The WA Health Department says a person now confirmed to have measles was at Royal Perth Hospital on July 3 and 6 and Bentley Hospital on July 2 and 5, potentially exposing other people to the highly infectious disease.
If not immune, those people could develop symptoms of the disease from now until about July 24.
The department said the unimmunised traveller, who was infected while holidaying overseas, attended RPH’s emergency department on June 21 and 24 and was the original source of the infection.
That person had also spread measles to two family members and another patient attending the emergency department at that time.
Necessary precautions were being taken by advising any known contacts, including staff and patients.
The department also confirmed that a family of five unimmunised children also recently contracted measles from an unknown source in WA.
It said the recent cases were a reminder of the importance for all West Australians to be fully vaccinated against measles and other infectious diseases, including when travelling overseas.
Measles is highly infectious to people who are not immune and is spread by airborne respiratory droplets. The incubation period is usually 10-14 days but may be up to 18 days.

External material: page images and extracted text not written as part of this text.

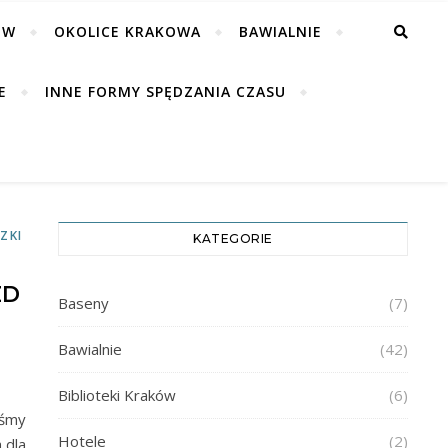
ÓW
OKOLICE KRAKOWA
BAWIALNIE
E
INNE FORMY SPĘDZANIA CZASU
ZKI
KATEGORIE
ZD
Baseny
(7)
Bawialnie
(42)
Biblioteki Kraków
(6)
iśmy
Hotele
(2)
 dla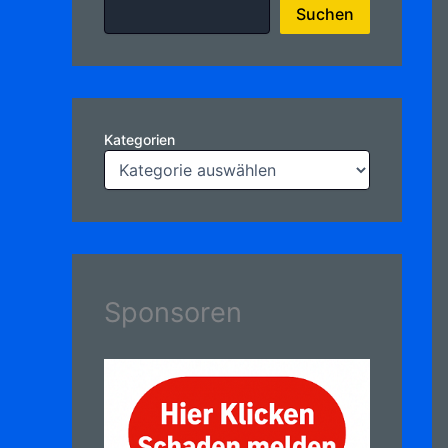
Suchen
Kategorien
Sponsoren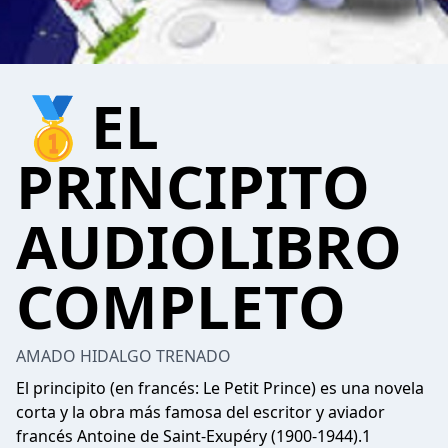
🥇EL
PRINCIPITO
AUDIOLIBRO
COMPLETO
AMADO HIDALGO TRENADO
El principito (en francés: Le Petit Prince) es una novela
corta y la obra más famosa del escritor y aviador
francés Antoine de Saint-Exupéry (1900-1944).1​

Symptoms usually begins as fever, cough, runny nose and sneezing and conjunctivitis before the characteristic blotchy red rash appears after about three or four days.
People are infectious up to five days before the rash appears and for about four days after appearance of the rash.
Measles can be a serious illness, especially in young children, with complications including pneumonia and encephalitis.
The department said people who think they may have measles should stay at home and not go to public places.
If they need to attend a GP or hospital they should phone ahead so precautions can be taken to ensure they do not infect other patients and staff.